IQ / Programming Quiz (Cannon-Ball Stacks)

AspDotNetDev

RolfReden wrote:

still thinking of an smart search or algebraic solution tho

You could start with this equation:

a(a^2 + 3a + 2) + (a + b)((a + b)^2 + 3(a + b) + 2) = (a + b + c)((a + b + c)^2 + 3(a + b + c) + 2)

The variable (a) is the Nth pyramid for the smallest pyramid. (a + b) is the Nth pyramid for the medium pyramid. (a + b + c) is the Nth pyramid for the large pyramid. Once you have solved for those values, you can plug them into this equation:

n(n + 1)(n + 2)/6

That converts the Nth pyramid into the number of cannon-balls in that pyramid. The first equation will have multiple solutions (infinite solutions?), and some values may be negative. Find the solution where a, b, and c are all positive with the smallest value of (a + b + c), and you have found the solution. :)

Thou mewling ill-breeding pignut!

AspDotNetDev

Stephen Dycus wrote:

you cannot deduce that my answer is incorrect without knowing the correct answer

I can, actually. :) Take this equation, for example:

a^2 + b^2 = c^2

Find a solution to this equation where a, b, and c are all positive integers. You might give the solution: a = 1, b = 2, c = 3. Though I may not know a correct answer, I can show that 5 does not equal 9, and so I can show that you are incorrect. Just because I don't know the solution does not mean I can't spot an incorrect solution. :)
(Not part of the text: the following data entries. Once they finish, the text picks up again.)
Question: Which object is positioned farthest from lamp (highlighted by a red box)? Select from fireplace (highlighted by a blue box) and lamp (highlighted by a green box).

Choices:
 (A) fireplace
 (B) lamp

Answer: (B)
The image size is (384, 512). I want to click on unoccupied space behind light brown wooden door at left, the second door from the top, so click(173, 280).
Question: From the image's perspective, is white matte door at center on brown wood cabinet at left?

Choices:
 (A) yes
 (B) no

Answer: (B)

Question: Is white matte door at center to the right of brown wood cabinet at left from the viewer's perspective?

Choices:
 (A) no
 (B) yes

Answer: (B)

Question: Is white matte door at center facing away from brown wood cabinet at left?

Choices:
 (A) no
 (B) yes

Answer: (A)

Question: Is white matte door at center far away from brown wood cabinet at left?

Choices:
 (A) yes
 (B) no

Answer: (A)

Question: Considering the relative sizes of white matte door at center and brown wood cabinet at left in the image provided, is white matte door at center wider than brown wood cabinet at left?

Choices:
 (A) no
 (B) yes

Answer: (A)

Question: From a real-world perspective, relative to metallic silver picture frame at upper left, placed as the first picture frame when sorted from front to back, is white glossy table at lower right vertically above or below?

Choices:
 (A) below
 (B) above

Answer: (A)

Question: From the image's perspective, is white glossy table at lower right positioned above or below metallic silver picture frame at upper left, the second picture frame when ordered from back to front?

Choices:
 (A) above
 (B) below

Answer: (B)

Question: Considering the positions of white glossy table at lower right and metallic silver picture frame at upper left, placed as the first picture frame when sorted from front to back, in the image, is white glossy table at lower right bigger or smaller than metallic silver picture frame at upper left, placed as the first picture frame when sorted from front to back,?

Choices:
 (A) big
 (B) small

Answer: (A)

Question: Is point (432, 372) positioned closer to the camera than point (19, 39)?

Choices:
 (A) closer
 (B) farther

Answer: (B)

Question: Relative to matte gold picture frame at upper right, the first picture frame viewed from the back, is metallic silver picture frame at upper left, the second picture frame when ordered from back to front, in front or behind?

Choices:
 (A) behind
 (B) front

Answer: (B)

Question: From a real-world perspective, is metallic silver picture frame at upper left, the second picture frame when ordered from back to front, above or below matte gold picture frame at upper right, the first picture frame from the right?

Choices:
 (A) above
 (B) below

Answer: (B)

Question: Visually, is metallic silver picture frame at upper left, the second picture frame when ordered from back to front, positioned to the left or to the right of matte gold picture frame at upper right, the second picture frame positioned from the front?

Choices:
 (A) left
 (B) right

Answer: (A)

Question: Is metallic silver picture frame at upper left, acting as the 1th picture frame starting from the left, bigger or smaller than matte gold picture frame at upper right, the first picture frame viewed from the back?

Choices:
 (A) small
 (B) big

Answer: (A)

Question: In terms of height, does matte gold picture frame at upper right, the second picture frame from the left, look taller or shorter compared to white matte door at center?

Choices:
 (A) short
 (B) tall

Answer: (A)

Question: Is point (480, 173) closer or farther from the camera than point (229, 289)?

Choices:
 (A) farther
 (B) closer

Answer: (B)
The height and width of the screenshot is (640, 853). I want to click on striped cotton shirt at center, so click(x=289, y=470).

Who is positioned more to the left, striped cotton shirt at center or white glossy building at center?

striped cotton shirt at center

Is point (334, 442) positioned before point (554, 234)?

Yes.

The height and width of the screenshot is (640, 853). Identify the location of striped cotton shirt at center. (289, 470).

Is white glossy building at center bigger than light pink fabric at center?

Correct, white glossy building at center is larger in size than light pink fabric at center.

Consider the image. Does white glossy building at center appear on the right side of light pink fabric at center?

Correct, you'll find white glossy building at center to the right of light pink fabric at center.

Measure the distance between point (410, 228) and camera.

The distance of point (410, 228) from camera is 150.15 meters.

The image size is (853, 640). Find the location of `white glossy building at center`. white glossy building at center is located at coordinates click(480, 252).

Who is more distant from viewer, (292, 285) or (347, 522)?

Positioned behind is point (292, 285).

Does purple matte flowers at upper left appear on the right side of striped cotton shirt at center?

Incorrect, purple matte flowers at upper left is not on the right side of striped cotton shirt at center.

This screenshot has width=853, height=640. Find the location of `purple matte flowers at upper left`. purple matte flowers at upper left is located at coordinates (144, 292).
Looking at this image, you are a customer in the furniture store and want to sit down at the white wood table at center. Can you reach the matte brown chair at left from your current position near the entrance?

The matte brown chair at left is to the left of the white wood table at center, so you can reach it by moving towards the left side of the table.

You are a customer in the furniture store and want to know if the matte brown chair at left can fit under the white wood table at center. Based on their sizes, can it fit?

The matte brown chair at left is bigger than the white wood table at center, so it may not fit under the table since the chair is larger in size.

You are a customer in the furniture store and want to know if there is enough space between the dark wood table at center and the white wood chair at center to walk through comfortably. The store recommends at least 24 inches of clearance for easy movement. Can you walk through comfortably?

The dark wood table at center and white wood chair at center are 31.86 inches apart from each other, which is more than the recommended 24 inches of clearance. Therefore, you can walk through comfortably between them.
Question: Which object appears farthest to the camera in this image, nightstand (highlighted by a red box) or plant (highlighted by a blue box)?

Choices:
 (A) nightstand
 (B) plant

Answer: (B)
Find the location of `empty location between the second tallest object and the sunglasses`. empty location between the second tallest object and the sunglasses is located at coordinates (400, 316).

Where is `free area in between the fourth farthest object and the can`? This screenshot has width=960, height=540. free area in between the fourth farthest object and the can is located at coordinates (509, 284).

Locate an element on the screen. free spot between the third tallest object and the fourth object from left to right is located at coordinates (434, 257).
Thou mewling ill-breeding pignut!

Thor Sigurdsson

You are quite correct. My brainfarts are legendary. When I said 20 and 54, I did of course mean 20 levels and 54 levels...... 20 levels are 1540 balls and 54 levels are 27720 balls. 55 levels are 29260 balls. Simplified, it can be done:

def onelev(x):
'''The x defines number of balls in a single level given the formula f(x)=(x^2)/2+(x/2)'''
return int((float(x)*float(x))/2.0)+(float(x)/2.0))

def tetra(x):
'''The x defines number of levels of balls in the tetrahedron'''
return sum([onelev(y) for y in range(1,x+1)])

tetra(20)
1540
tetra(54)
27720
tetra(55)-tetra(20)
27720

So I guess my answer was in part correct although not very accurate :) But, looking above, there is a smaller answer ( which I haphazardly ignored since I started to work up from 10 :p ) >>> searchtetra(2,18) 560 120 680 14 8 15 My bad there (yeah, don't solve puzzles while working - you don't have time to verify your mess haha :) )

I=I.am()?Code(I):0/0;

Stephen Dycus

But you are still under the *assumption* that you HAVE to use all the cannonballs in the two pyramids. You are also *assuming* that the two new pyramids can exceed the original 20 cannonball count from the beginning of the problem, otherwise there would be no solution. (You can only make a 3+1 and 6+3+1 out of 20 balls, to use them all would require a 4+6+3+1 pyramid... which isn't a pyramid. If you use the spares you can make a 10+6+3+1 pyramid though) To read the problem *your* way would require an equation for the expansion of the pyramid: 1(not a pyramid of course) 3+1 height = 2 6+3+1 height = 3 10+6+3+1 height = 4 15+10+6+3+1 height = 5 ... aka new base = old base + n, where n = the new height Then you would compose three equations for the pyramids and differentiate to optimize the problem. However, the book you are reading is a book with IQ problems. These sorts of problems typically have you analyze the question itself to find what it is REALLY asking for. In this case, the question is REALLY asking: what's the smallest pyramid you could make?

AspDotNetDev

1. I am not making assumptions, I am reading the entire problem, which consists of more than the final sentence that ends with a question mark. 2) It would not require an equation, though an equation does help. I could work out the problem on paper pretty fast, though using something like Excel helps speed things up (note that computers are allowed, as stated in the book).

Stephen Dycus wrote:

the question is REALLY asking: what's the smallest pyramid you could make?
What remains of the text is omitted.